**Records**
=====
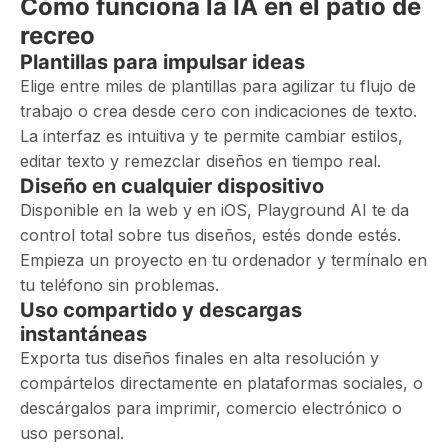
Cómo funciona la IA en el patio de
recreo
Plantillas para impulsar ideas
Elige entre miles de plantillas para agilizar tu flujo de
trabajo o crea desde cero con indicaciones de texto.
La interfaz es intuitiva y te permite cambiar estilos,
editar texto y remezclar diseños en tiempo real.
Diseño en cualquier dispositivo
Disponible en la web y en iOS, Playground AI te da
control total sobre tus diseños, estés donde estés.
Empieza un proyecto en tu ordenador y termínalo en
tu teléfono sin problemas.
Uso compartido y descargas
instantáneas
Exporta tus diseños finales en alta resolución y
compártelos directamente en plataformas sociales, o
descárgalos para imprimir, comercio electrónico o
uso personal.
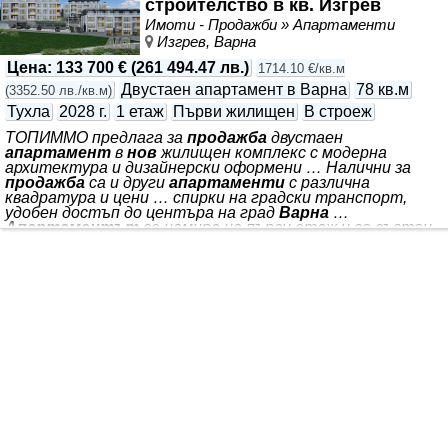
строителство в кв. Изгрев
между удобство, функционалност и добра локация.
Подходящ е както за собствено жилище, така и за
Имоти - Продажби » Апартаменти
инвестиция. Сградата се намира в район с добре
Изгрев, Варна
развита инфраструктура - в близост до болница,
спирки на
Цена
:
133 700 €
(
261 494.47 лв.
)
1714.10 €/кв.м
Двустаен апартамент в Варна
78 кв.м
(
3352.50 лв./кв.м
)
Тухла
2028 г.
1 етаж
Първи жилищен
В строеж
ТОПИММО предлага за
продажба
двустаен
апартамент
в
нов
жилищен комплекс с модерна
архитектура и дизайнерски оформени … Налични за
продажба
са и други
апартаменти
с различна
квадратура и цени … спирки на градски транспорт,
удобен достъп до центъра на град
Варна
…
Апартаментът
се намира на първи етаж и се състои
от входно антре, дневна …
Апартаментите
са
подходящи за кредитиране … общи части в кв. Изгрев.
Комплексът е с много добра локация в непосрествена
близост до магазини и *** . *** с кухненска част, 1 спалня,
баня с тоалетна и балкон. Жилищата ще са завършени
по БДС с монтирани климатици, с функционално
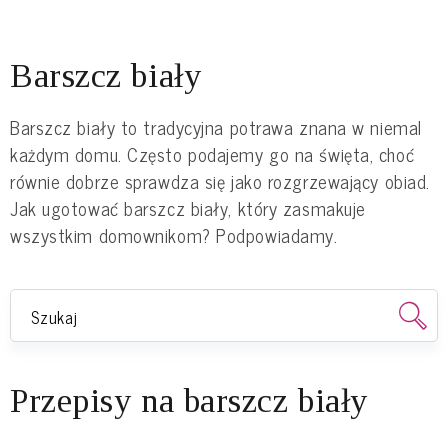
Barszcz biały
Barszcz biały to tradycyjna potrawa znana w niemal
każdym domu. Często podajemy go na święta, choć
równie dobrze sprawdza się jako rozgrzewający obiad.
Jak ugotować barszcz biały, który zasmakuje
wszystkim domownikom? Podpowiadamy.
Przepisy na barszcz biały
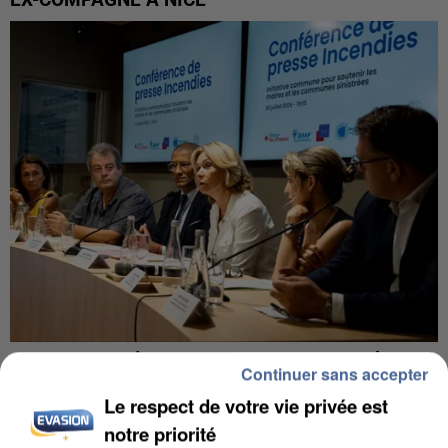
EX-COMPAGNE À NICE
INCENDIES : L’ÎLE-DE-FRANCE LANCE UN ÉLAN
Continuer sans accepter
DE SOLIDARITÉ AVEC LES...
Le respect de votre vie privée est
notre priorité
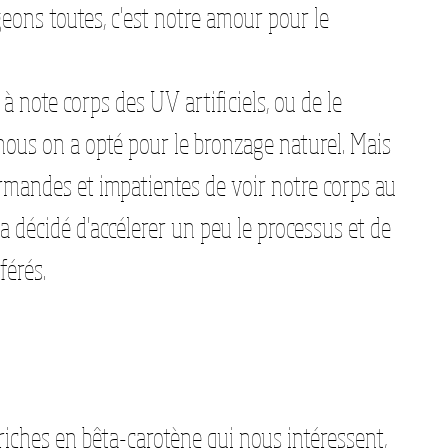
ns toutes, c'est notre amour pour le 
 à note corps des UV artificiels, ou de le 
 nous on a opté pour le bronzage naturel. Mais 
ndes et impatientes de voir notre corps au 
décidé d'accélerer un peu le processus et de 
férés.
riches en bêta-carotène qui nous intéressent, 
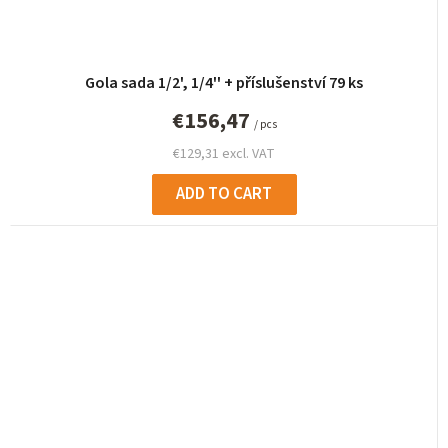
Gola sada 1/2', 1/4'' + příslušenství 79 ks
€156,47
/ pcs
€129,31 excl. VAT
ADD TO CART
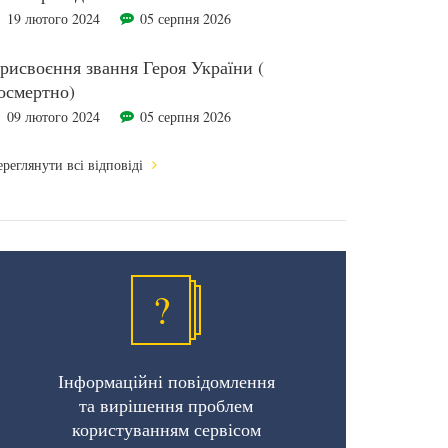
19 лютого 2024
05 серпня 2026
рисвоєння звання Героя України (
осмертно)
09 лютого 2024
05 серпня 2026
реглянути всі відповіді
?
Інформаційні повідомлення
та вирішення проблем
користуванням сервісом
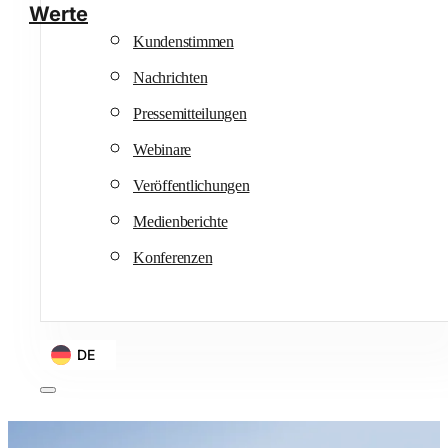
Werte
Kundenstimmen
Nachrichten
Pressemitteilungen
Webinare
Veröffentlichungen
Medienberichte
Konferenzen
DE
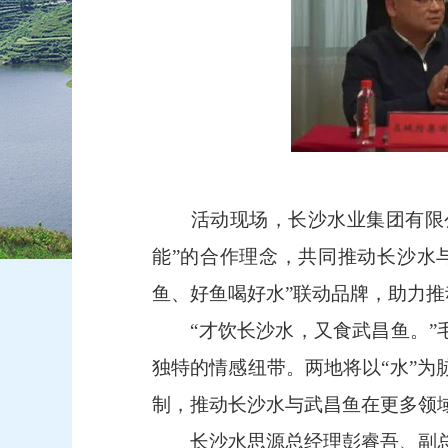
活动现场，长沙水业集团有限公
能”的合作理念，共同推动长沙水
鱼、好鱼喝好水”联动品牌，助力
“才饮长沙水，又食武昌鱼。”毛
独特的情感纽带。两地将以“水”为
制，推动长沙水与武昌鱼在更多领
长沙水思源总经理彭睿吾、副总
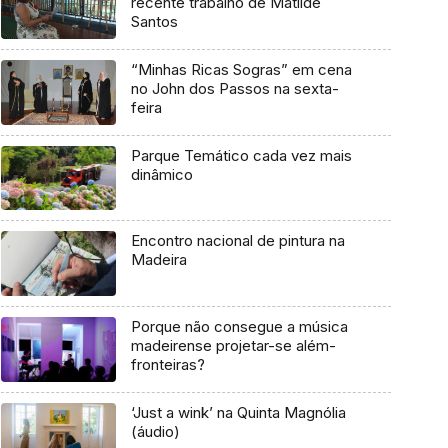
recente trabalho de Matilde
Santos
“Minhas Ricas Sogras” em cena
no John dos Passos na sexta-
feira
Parque Temático cada vez mais
dinâmico
Encontro nacional de pintura na
Madeira
Porque não consegue a música
madeirense projetar-se além-
fronteiras?
‘Just a wink’ na Quinta Magnólia
(áudio)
=====
**What is being asked**
Edit the text from all the entries above by replacing every "Варна" with "Бургас" and leaving everything else unchanged. Give only the text and leave out the pictures.

**Solution below**
Cómo funciona la IA en el patio de
recreo
Plantillas para impulsar ideas
Elige entre miles de plantillas para agilizar tu flujo de
trabajo o crea desde cero con indicaciones de texto.
La interfaz es intuitiva y te permite cambiar estilos,
editar texto y remezclar diseños en tiempo real.
Diseño en cualquier dispositivo
Disponible en la web y en iOS, Playground AI te da
control total sobre tus diseños, estés donde estés.
Empieza un proyecto en tu ordenador y termínalo en
tu teléfono sin problemas.
Uso compartido y descargas
instantáneas
Exporta tus diseños finales en alta resolución y
compártelos directamente en plataformas sociales, o
descárgalos para imprimir, comercio electrónico o
uso personal.
строителство в кв. Изгрев
между удобство, функционалност и добра локация.
Подходящ е както за собствено жилище, така и за
Имоти - Продажби » Апартаменти
инвестиция. Сградата се намира в район с добре
Изгрев, Бургас
развита инфраструктура - в близост до болница,
спирки на
Цена
:
133 700 €
(
261 494.47 лв.
)
1714.10 €/кв.м
Двустаен апартамент в Бургас
78 кв.м
(
3352.50 лв./кв.м
)
Тухла
2028 г.
1 етаж
Първи жилищен
В строеж
ТОПИММО предлага за
продажба
двустаен
апартамент
в
нов
жилищен комплекс с модерна
архитектура и дизайнерски оформени … Налични за
продажба
са и други
апартаменти
с различна
квадратура и цени … спирки на градски транспорт,
удобен достъп до центъра на град
Бургас
…
Апартаментът
се намира на първи етаж и се състои
от входно антре, дневна …
Апартаментите
са
подходящи за кредитиране … общи части в кв. Изгрев.
Комплексът е с много добра локация в непосрествена
близост до магазини и *** . *** с кухненска част, 1 спалня,
баня с тоалетна и балкон. Жилищата ще са завършени
по БДС с монтирани климатици, с функционално
Barszcz biały
Barszcz biały to tradycyjna potrawa znana w niemal
każdym domu. Często podajemy go na święta, choć
równie dobrze sprawdza się jako rozgrzewający obiad.
Jak ugotować barszcz biały, który zasmakuje
wszystkim domownikom? Podpowiadamy.
Przepisy na barszcz biały
EX-COMPAGNE À NICE
INCENDIES : L’ÎLE-DE-FRANCE LANCE UN ÉLAN
Continuer sans accepter
DE SOLIDARITÉ AVEC LES...
Le respect de votre vie privée est
notre priorité
ns toutes, c'est notre amour pour le 
 à note corps des UV artificiels, ou de le 
 nous on a opté pour le bronzage naturel. Mais 
ndes et impatientes de voir notre corps au 
décidé d'accélerer un peu le processus et de 
férés.
riches en bêta-carotène qui nous intéressent, 
Gola sada 1/2', 1/4'' + příslušenství 79 ks
€156,47
/ pcs
€129,31 excl. VAT
ADD TO CART
19 лютого 2024
05 серпня 2026
рисвоєння звання Героя України (
осмертно)
09 лютого 2024
05 серпня 2026
реглянути всі відповіді
?
Інформаційні повідомлення
та вирішення проблем
користуванням сервісом
Werte
Kundenstimmen
Nachrichten
Pressemitteilungen
Webinare
Veröffentlichungen
Medienberichte
Konferenzen
DE
活动现场，长沙水业集团有限公
能”的合作理念，共同推动长沙水
鱼、好鱼喝好水”联动品牌，助力
“才饮长沙水，又食武昌鱼。”毛
独特的情感纽带。两地将以“水”为
制，推动长沙水与武昌鱼在更多领
长沙水思源总经理彭睿吾、副总
recente trabalho de Matilde
Santos
“Minhas Ricas Sogras” em cena
no John dos Passos na sexta-
feira
Parque Temático cada vez mais
dinâmico
Encontro nacional de pintura na
Madeira
Porque não consegue a música
madeirense projetar-se além-
fronteiras?
‘Just a wink’ na Quinta Magnólia
(áudio)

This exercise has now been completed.